▶ Problems to solve
1. In the passage on liturgical translation, what term does the author propose as an analogy to the judicial/legislative rhetoric of previous councils?
2. Decide whether each statement agrees with the passage on liturgical translation, answering yes or no and quoting the words that settle it: (a) Liturgiam Authenticam follows a "dynamic equivalence" approach. (b) The author uses the term hospitality for the Second Vatican Council's openness to liturgy in the vernacular. (c) Translated texts were on the table following previous councils.
3. Continue the passage on liturgical translation from the point where it stops.

▶ Document text
Translated texts and the principles of translation that guide them were not on the table following previous councils, of course. This fact is important to recall when asking how the change in style and tone at Vatican II described by O’Malley might be re-envisioned in order to determine a style suited to the distinct textual genres under discussion here. If the conciliar rhetoric has undergone at Vatican II the transformation in style from judicial/legislative to epideictic/panegyric, how might we transpose these terms into the key of liturgical translation? I propose the term circumscription/defensiveness as a useful analogy to the judicial/legislative kind of rhetoric by which previous councils’ documents can be characterized, and as a summative term for the pre-conciliar maintenance of Latin as the liturgical language. Let us use the contrasting term hospitality to denote the Second Vatican Council’s willingness to open the Catholic Church’s doors to liturgy in the vernacular. 12 Indeed, “hospitality” is a somewhat summative word implied in O’Malley’s own conciliar vocabulary list of such “equality-words” and “reciprocity-words” like friendship, collaboration, partnership, dialogue, pilgrim, servant, dignity, collegiality, inclusion, trust, engagement, invitation, appreciation, and even mystery. “Liberty, equality, and fraternity,” writes O’Malley, “as well as other formerly unwelcome guests knocked at the door and gained entrance to the feast.” 13
Principles and Procedures of Liturgical Translation and the Rhetoric of the Instructions
A number of authors have commented upon the content of the two instructions under consideration: Comme le prévoit’s “dynamic equivalence” approach, concerned with the overall meaning-effects of a translation of texts from one language to another, and Liturgiam Authenticam’s “formal correspondence” approach, wherein a literal, one-to-one correlation between the words of the original language and those of the target language is the goal of the translation. 14 Since our focus here is on the extent to which each expresses a style of hospitality consonant with the style of Vatican II, we first briefly overview their instructional content—the principles and procedures of translation—then also comment on the documents’ respective rhetorical styles, beginning with Comme le prévoit.

(Source data)

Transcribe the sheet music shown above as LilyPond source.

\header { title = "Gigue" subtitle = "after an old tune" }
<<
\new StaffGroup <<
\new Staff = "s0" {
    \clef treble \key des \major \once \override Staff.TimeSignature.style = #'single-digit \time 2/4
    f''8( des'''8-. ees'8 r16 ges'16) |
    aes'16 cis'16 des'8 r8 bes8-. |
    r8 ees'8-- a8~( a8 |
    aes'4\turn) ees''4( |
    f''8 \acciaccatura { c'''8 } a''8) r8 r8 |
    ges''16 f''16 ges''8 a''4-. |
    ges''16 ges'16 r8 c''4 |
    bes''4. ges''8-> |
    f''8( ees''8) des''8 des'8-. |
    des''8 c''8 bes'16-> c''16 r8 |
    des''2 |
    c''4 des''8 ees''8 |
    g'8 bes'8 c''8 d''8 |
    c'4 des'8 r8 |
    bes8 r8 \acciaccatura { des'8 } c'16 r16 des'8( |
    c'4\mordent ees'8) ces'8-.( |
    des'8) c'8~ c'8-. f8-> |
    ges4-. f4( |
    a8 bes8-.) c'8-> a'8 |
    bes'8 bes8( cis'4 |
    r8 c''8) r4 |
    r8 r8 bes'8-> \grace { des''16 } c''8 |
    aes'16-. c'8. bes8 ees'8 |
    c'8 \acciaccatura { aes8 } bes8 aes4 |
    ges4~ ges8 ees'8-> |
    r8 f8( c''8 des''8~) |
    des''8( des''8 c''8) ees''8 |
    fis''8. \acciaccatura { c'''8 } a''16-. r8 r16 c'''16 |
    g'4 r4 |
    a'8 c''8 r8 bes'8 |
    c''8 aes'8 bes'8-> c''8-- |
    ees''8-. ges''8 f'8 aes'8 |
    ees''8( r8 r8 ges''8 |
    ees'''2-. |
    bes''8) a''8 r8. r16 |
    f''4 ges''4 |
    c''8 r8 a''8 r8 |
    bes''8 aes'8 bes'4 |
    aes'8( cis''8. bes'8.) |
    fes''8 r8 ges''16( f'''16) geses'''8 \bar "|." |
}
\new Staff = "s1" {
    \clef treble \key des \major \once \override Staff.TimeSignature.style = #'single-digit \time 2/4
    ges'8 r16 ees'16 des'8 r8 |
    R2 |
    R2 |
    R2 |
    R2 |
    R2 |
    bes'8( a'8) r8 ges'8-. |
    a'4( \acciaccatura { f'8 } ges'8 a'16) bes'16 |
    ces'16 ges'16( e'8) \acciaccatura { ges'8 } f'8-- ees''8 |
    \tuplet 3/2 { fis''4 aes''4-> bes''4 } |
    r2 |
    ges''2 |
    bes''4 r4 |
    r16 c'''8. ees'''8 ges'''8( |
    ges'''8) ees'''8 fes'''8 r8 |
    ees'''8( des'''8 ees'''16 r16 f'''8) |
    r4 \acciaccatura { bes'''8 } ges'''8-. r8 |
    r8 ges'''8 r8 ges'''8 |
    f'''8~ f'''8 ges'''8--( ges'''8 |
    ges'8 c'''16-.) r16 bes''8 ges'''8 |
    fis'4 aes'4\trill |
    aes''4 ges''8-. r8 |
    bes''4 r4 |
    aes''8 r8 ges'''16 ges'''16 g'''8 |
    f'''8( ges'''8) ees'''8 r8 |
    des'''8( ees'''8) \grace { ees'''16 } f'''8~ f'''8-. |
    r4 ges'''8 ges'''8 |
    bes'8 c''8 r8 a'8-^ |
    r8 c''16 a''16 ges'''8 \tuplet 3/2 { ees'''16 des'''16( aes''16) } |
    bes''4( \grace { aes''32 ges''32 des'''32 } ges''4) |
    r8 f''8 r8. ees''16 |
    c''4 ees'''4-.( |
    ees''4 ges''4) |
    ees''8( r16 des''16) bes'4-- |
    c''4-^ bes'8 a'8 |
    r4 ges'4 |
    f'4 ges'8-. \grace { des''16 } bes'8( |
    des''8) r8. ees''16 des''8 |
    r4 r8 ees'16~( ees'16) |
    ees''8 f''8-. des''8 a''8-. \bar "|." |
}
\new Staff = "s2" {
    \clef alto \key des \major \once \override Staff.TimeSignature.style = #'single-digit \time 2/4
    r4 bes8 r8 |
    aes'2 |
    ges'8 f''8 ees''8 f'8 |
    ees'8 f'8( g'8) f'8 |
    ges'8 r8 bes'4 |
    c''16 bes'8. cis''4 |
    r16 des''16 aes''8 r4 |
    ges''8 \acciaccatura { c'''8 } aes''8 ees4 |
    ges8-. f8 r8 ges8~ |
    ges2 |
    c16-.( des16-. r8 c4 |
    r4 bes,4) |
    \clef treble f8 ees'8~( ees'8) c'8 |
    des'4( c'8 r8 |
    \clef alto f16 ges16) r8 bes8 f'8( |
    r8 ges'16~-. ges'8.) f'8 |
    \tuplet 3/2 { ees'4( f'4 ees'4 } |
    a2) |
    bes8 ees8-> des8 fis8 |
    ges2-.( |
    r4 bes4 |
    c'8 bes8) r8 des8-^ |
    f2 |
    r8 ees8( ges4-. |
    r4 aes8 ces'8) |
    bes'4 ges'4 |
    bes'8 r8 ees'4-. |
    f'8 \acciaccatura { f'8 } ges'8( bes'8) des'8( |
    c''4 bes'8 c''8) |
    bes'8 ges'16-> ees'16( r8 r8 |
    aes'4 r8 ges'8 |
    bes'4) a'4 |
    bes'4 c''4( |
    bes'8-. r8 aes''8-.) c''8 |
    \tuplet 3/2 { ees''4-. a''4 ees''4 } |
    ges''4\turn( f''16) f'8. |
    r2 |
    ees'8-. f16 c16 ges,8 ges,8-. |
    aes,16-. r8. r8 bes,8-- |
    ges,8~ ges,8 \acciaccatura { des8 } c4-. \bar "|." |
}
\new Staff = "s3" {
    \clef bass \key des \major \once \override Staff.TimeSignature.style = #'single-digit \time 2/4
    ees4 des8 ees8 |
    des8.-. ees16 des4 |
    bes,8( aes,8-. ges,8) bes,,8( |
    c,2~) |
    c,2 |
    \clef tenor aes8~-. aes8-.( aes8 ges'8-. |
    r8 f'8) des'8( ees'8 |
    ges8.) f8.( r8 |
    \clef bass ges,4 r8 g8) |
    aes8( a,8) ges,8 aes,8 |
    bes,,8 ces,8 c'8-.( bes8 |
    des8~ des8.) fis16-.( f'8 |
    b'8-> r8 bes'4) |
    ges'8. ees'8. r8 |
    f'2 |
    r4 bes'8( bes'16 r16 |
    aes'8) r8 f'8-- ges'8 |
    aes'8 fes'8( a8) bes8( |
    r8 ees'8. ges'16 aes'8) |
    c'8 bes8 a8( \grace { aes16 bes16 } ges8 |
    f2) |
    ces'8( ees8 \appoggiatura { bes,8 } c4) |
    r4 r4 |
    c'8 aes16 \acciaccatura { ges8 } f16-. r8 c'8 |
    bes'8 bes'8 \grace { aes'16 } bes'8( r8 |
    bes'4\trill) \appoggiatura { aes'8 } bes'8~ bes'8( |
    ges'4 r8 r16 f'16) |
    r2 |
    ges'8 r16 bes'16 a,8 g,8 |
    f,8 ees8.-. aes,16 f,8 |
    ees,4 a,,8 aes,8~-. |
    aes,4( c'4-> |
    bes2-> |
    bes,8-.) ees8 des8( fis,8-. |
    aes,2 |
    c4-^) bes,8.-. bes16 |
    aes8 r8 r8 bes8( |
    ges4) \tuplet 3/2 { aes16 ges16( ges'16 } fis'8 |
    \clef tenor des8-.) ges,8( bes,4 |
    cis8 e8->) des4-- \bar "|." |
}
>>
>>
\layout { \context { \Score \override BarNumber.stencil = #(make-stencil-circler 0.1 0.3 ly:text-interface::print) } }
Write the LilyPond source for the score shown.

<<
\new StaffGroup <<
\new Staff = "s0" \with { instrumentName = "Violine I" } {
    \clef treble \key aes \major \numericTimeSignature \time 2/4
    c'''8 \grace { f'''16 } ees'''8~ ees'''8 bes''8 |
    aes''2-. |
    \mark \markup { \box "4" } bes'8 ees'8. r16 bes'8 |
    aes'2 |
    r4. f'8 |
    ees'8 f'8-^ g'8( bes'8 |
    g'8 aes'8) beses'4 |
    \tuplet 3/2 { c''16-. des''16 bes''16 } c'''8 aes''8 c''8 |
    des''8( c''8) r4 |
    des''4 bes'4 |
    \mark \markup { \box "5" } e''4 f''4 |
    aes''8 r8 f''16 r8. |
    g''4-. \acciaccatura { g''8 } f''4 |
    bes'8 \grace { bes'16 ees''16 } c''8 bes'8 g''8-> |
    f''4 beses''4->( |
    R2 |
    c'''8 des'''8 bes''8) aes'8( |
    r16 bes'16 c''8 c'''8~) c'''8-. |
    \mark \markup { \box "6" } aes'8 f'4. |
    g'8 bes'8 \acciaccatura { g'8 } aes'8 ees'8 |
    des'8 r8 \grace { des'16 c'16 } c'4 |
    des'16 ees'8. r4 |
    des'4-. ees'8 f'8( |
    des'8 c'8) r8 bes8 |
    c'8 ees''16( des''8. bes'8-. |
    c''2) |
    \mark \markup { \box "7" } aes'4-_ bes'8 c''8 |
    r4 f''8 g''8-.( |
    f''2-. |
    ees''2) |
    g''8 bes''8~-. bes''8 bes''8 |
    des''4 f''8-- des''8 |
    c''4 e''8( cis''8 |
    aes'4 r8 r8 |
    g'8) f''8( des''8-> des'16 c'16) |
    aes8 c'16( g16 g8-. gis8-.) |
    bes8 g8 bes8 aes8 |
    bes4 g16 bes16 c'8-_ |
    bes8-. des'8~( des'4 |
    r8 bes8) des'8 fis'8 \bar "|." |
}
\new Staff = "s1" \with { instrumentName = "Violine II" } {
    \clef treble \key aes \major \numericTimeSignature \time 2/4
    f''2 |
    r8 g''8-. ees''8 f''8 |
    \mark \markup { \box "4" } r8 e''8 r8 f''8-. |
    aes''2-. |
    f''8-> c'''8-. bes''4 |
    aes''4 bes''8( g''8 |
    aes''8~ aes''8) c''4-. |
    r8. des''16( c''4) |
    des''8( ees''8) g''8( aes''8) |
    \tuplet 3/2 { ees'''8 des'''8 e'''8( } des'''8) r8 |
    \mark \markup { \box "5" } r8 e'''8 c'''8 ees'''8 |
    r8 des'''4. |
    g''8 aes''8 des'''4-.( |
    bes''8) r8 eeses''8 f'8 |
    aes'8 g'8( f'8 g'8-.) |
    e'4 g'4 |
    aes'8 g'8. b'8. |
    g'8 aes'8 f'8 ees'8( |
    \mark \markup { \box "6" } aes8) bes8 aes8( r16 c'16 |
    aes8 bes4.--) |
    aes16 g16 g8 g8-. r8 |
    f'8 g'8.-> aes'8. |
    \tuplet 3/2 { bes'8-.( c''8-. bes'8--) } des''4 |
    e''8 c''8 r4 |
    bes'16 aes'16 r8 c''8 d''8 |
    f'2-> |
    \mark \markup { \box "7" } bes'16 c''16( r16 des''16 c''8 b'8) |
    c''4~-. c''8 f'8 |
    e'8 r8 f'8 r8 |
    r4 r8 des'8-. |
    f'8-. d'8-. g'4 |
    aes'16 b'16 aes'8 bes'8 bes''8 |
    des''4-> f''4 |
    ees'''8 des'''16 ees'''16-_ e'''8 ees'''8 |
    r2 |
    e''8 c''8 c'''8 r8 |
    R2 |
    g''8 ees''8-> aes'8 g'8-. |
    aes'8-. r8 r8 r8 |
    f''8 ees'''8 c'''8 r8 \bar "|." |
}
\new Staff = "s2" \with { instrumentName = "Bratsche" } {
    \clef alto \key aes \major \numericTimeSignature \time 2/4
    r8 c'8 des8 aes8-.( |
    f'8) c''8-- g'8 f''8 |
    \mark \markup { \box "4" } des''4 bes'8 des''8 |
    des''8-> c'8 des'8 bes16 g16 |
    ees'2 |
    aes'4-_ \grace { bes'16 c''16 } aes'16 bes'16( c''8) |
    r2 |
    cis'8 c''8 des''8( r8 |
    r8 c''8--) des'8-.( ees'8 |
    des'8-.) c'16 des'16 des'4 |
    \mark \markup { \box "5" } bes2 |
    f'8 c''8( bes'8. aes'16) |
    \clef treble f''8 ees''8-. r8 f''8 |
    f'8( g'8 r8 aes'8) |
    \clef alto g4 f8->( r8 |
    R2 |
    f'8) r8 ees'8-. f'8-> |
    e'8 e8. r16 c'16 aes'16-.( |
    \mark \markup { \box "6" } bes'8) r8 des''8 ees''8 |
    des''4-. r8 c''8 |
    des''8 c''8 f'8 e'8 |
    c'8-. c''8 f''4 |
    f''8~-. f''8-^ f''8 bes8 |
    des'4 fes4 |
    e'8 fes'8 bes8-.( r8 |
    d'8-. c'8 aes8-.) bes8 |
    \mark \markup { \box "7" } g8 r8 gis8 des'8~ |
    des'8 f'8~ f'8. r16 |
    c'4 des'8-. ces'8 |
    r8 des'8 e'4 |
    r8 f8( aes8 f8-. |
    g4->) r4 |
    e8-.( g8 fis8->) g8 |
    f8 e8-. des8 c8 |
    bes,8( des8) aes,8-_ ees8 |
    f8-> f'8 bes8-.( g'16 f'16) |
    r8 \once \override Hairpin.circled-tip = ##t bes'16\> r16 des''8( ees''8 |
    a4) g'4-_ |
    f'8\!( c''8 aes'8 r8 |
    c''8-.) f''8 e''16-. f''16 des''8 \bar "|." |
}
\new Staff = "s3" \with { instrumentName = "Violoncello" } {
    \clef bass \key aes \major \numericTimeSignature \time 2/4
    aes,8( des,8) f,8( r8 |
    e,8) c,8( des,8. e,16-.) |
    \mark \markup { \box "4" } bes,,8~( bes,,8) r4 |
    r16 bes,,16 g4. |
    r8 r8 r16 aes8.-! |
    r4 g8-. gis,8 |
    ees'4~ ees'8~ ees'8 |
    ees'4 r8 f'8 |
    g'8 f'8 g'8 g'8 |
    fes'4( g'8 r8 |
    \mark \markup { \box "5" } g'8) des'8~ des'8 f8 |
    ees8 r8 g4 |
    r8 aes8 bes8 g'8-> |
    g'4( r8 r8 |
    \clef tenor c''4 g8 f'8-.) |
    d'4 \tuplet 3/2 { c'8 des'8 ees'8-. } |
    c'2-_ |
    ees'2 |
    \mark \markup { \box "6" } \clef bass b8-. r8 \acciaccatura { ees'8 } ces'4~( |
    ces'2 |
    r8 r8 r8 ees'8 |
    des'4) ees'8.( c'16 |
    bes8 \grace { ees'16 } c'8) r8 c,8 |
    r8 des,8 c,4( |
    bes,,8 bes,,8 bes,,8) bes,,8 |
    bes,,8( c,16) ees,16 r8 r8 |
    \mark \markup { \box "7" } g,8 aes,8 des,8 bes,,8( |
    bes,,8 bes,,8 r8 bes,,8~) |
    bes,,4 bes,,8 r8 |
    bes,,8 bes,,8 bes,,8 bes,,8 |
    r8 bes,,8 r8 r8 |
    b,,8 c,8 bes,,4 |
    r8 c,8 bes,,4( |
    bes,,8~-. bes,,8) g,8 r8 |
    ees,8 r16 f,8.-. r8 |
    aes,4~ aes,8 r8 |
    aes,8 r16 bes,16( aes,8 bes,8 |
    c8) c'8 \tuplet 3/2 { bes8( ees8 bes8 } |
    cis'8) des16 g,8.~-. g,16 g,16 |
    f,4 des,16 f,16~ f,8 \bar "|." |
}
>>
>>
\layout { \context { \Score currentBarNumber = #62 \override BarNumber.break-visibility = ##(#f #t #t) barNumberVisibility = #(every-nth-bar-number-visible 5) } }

▶ Answers per task
1. Circumscription/defensiveness.

2.
(a) No: "Liturgiam Authenticam’s “formal correspondence” approach"
(b) Yes: "Let us use the contrasting term hospitality to denote the Second Vatican Council’s willingness to open the Catholic Church’s doors to liturgy in the vernacular."
(c) No: "Translated texts and the principles of translation that guide them were not on the table following previous councils, of course."

3.
The basic principle of dynamic equivalence as a general method of translation is itself indicative of mutual hospitality between the original and target languages (see CP 6). Both the context of the original text as a whole and the more popular form of the target language should be considered (CP 12 and 15). Because it is to a particular people that a translation must communicate faithfully (CP 6 and 20), a trusting attitude on the part of the recipients of the translations is implied, and therefore an openness to that people’s ordinary language must characterize a liturgical translation. Since meaning is contextual, hospitality to the whole text, in its integrity, must also guide the decision to use specific words. Hospitality to the kind of thing a liturgical text is—a text used in the context of a performative prayer-act of communication, a ritual utterance in a particular time and place—honors the communicative function of the text as a priority over such things as precision of meaning (CP 20, 25, and 28). Hospitality to the newness of the present time and culture is discernible in Comme le prévoit’s openness to creativity in the production of a translation. It may be necessary to augment certain prayers or otherwise alter them due to differences in rhetorical style resulting from the cultural gap between ancient Roman and contemporary prayer-styles (CP 34). Even ecumenical concerns, and thus a hospitable stance toward other Christian denominations, may have an influence in some instances, for example, popular musical settings of the Psalms (CP 36). 15
A style of translation characterized by hospitality is evident not only in the principles of translation outlined in Comme le prévoit, but also in the procedures it envisions of bringing the translations to the point of approval by the bishops and recognition by the Holy See. The very process of developing this first instruction, overseen by the Consilium, the commission charged with implementing the liturgical reforms immediately after the promulgation of Sacrosanctum Concilium, was one of consultation and collaboration with the various major language (“mixed”) commissions such as ICEL already working on translations. 16 Hospitality to the people of the vernacular language group is shown in Comme le prévoit by the fact that the episcopal bodies of the respective territories, rather than a Vatican dicastery, were entrusted with the responsibility for oversight of the process of translation, for decisions about utilizing mixed commissions, and for the official approval of the final translations. As Gilbert Ostdiek relates, the concluding paragraph of Comme le prévoit declared the necessity for the creation of new prayer texts based on the church’s tradition (CP 43), “what Annibale Bugnini has called an ‘extraordinary expression of openness.’” 17 The contrast to a pre-conciliar mode of circumscription and defensiveness in maintaining the status quo is patent. In its creative hospitality to the needs of the present and of the future, since eventually “all translations [would] need review” (CP 1), Comme le prévoit demonstrated just how well definitiveness had given way soon after the council to open-endedness.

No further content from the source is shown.